— Мои показания помогут приговорить Ташлина к смерти? — с надеждой спросила Альштетт, закончив свой рассказ.
— Вам, Маргарита Фёдоровна, остаётся только надеяться, теперь это зависит уже не от вас, — обнадёживать её я не захотел. — Кстати, поправьте меня, если я ошибся, но вы же и Ташлина бы потом убили?
— Да, — охотно согласилась она. — Убила бы. Я ещё не успела придумать как, но убила бы. Жить за границей я собиралась с Юргеном. Сделала бы ему бумаги о дворянстве…
— А рассчитали вы его для того, чтобы он смог, не вызывая подозрений, уехать из Москвы и держать старинные ценности у себя? Подальше от Ташлина? — захотел я уточнить.
— Я же не могла полностью доверять Евгению, — усмехнулась она. — Да и убить его нужно было в удобное для меня время. И пока он не владел этими древностями, он никак не мог мне помешать, — кажется, Маргарита Альштетт гордилась собой. Имела право, чего уж там…
— Вы, госпожа Альштетт, особа преступная и порочная, — жёстко сказал Крамниц. — Нельзя создать счастье на убийствах.
— Не вам меня судить! — гордо вскинув голову, отрезала она.
— Не нам, — согласился Крамниц. — Судить вас будут присяжные, а приговор выносить — судья. Увести! — скомандовал он стражнику.
Вернув отравительницу в камеру и наказав страже следить за арестанткой с особым тщанием, выслушивать ещё и Ташлина пристав не пожелал. Да и не сказал бы нам Ташлин ничего нового. Мы переместились к Крамницу в кабинет, и Иван Адамович достал из шкафа бутылку яблочной настойки да пару чарок. Выпили, не закусывая, помолчали. На душе у меня, да и у пристава, как видно, тоже, было погано, так что когда Крамниц налил по второй, я противиться не стал. Впрочем, повторяли уже под закуску — у пристава нашёлся относительно свежий бублик, который мы и поделили пополам.
— А как вы, Алексей Филиппович, догадались, что она и Ташлина убила бы? — поинтересовался Крамниц, распорядившись насчёт чаю.
— Так по-другому тут никак быть не могло, — ответил я.
— Да, — кивнул пристав, — не могло. Но я-то только сейчас это вижу, а вам как удалось раньше разглядеть?
— Знаете, Иван Адамович, я просто обратил внимание, что гибель Ташлиной и Данилевича самую большую выгоду принесла именно баронессе, теперь уже можно считать, что бывшей.
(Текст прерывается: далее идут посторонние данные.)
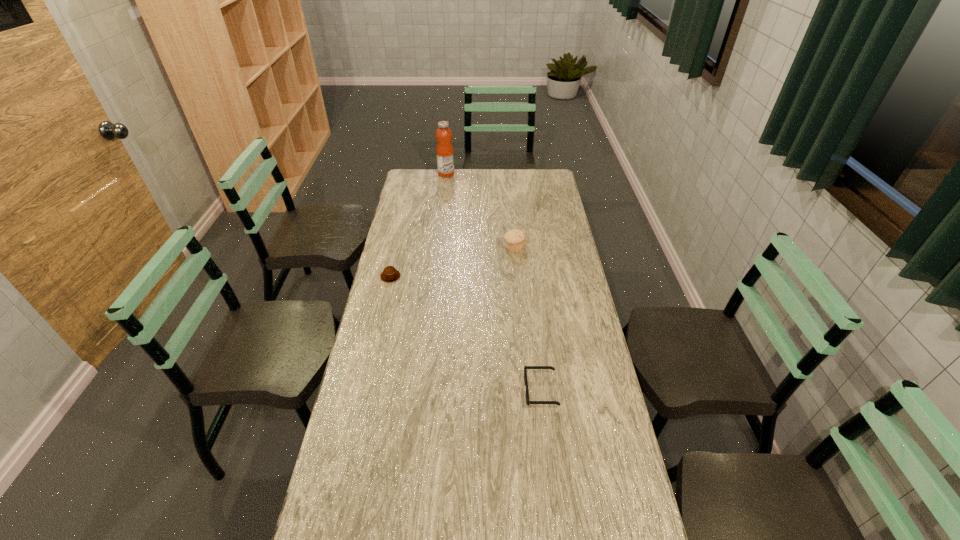
Where is `vacant space at the far left corner`? vacant space at the far left corner is located at coordinates (432, 173).

In the image, there is a desktop. Where is `vacant space at the far right corner`? This screenshot has width=960, height=540. vacant space at the far right corner is located at coordinates (554, 178).

Locate an element on the screen. Image resolution: width=960 pixels, height=540 pixels. free space between the second object from left to right and the sunglasses is located at coordinates (493, 282).

Locate an element on the screen. The width and height of the screenshot is (960, 540). free space between the second object from left to right and the nearest object is located at coordinates (493, 282).

This screenshot has height=540, width=960. In order to click on vacant space in between the fruit juice and the nearer muffin in this screenshot , I will do `click(419, 225)`.

This screenshot has width=960, height=540. Find the location of `free space between the left muffin and the taller muffin`. free space between the left muffin and the taller muffin is located at coordinates (452, 262).

Identify the location of vacant point located between the second farthest object and the farthest object. Image resolution: width=960 pixels, height=540 pixels. (480, 211).

The height and width of the screenshot is (540, 960). I want to click on vacant area that lies between the fruit juice and the farther muffin, so click(x=480, y=211).

Identify the location of vacant region between the third object from right to left and the third tallest object. (419, 225).

This screenshot has height=540, width=960. What are the coordinates of `free space between the farther muffin and the nearest object` in the screenshot? It's located at (527, 319).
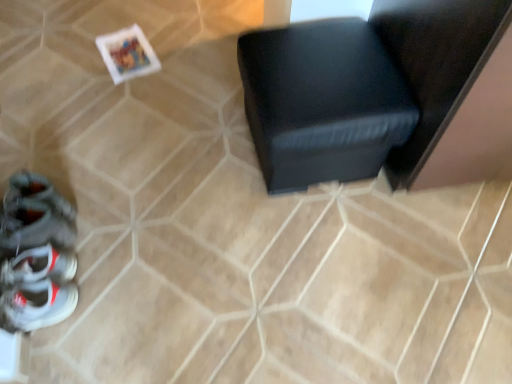
Question: Is black leather ottoman at center thinner than shiny gray sneaker at lower left?

Choices:
 (A) yes
 (B) no

Answer: (B)

Question: Is black leather ottoman at center looking in the opposite direction of shiny gray sneaker at lower left?

Choices:
 (A) no
 (B) yes

Answer: (A)

Question: Does black leather ottoman at center appear on the right side of shiny gray sneaker at lower left?

Choices:
 (A) yes
 (B) no

Answer: (A)

Question: From a real-world perspective, is black leather ottoman at center on top of shiny gray sneaker at lower left?

Choices:
 (A) yes
 (B) no

Answer: (A)

Question: Is black leather ottoman at center oriented towards shiny gray sneaker at lower left?

Choices:
 (A) no
 (B) yes

Answer: (A)

Question: From a real-world perspective, is black leather ottoman at center located beneath shiny gray sneaker at lower left?

Choices:
 (A) yes
 (B) no

Answer: (B)

Question: Is black leather ottoman at center at the back of shiny gray sneaker at lower left?

Choices:
 (A) yes
 (B) no

Answer: (A)

Question: Are shiny gray sneaker at lower left and black leather ottoman at center making contact?

Choices:
 (A) yes
 (B) no

Answer: (B)

Question: Is shiny gray sneaker at lower left not near black leather ottoman at center?

Choices:
 (A) no
 (B) yes

Answer: (A)

Question: Is shiny gray sneaker at lower left positioned beyond the bounds of black leather ottoman at center?

Choices:
 (A) yes
 (B) no

Answer: (A)

Question: Is shiny gray sneaker at lower left positioned before black leather ottoman at center?

Choices:
 (A) yes
 (B) no

Answer: (B)

Question: Does shiny gray sneaker at lower left appear on the left side of black leather ottoman at center?

Choices:
 (A) yes
 (B) no

Answer: (A)

Question: Is white leather sneakers at lower left to the right of black leather ottoman at center from the viewer's perspective?

Choices:
 (A) no
 (B) yes

Answer: (A)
Куда больше, нежели Ташлину. Сами судите: со смертью Ташлиной её муж получил то лишь, что она увезла с собой из дому, а старинные ценности, что были при себе у Данилевича, достались Артману, то есть, считайте что баронессе. Рано или поздно у Ташлина возникли бы вопросы к любовнице относительно тех ценностей, так что выбора особого у неё и не оставалось, — объяснил я.
— Да, Алексей Филиппович, это вы удачно подметили, — заключил пристав. — Удачно и верно.
Я промолчал. Иван Адамович, конечно, может хвалить меня сколько угодно, но сам я всю эту историю своей удачей никак не считал. Единственное, что мне тут можно было записать в неоспоримую заслугу, так это открытие воровства в Палате государева двора, да и то, Ташлину, Серову и Варчевскому удавалось проворачивать свои делишки только из-за полной расслабленности тамошнего начальства. А так… Нечем мне тут гордиться, вот прямо скажу — нечем.
Что ж, пусть так, но и устраивать перед Крамницем сеанс торжественного самобичевания я тоже не собирался. За чаем мы с приставом прикинули перспективы дела в суде и пришли к тому же, что я уже сегодня озвучил — почти что предрешённому смертному приговору Маргарите Альштетт и очень высокой вероятности того, что Евгений Ташлин столь незавидной участи избежит. Крамница такой расклад категорически не устраивал, и он поделился со мной своим коварным планом — пока у них в управе сидит представитель Палаты государева надзора, выйти через него на палатного советника Чарцева и уговорить его взять на себя обвинение в суде. Чарцев славился своей совершенной непримиримостью и изрядной удачливостью в судебных заседаниях, оправдательных постановлений после его речей присяжные не выносили ни разу, да и судьи обычно назначали наиболее суровые приговоры из предусмотренного законом выбора. Крамница я понимал — пусть сам Ташлин и не убивал, но, по справедливости, смертной казни был достоин никак не меньше своей подельницы. Я пожелал Ивану Адамовичу удачи, на том мы и расстались.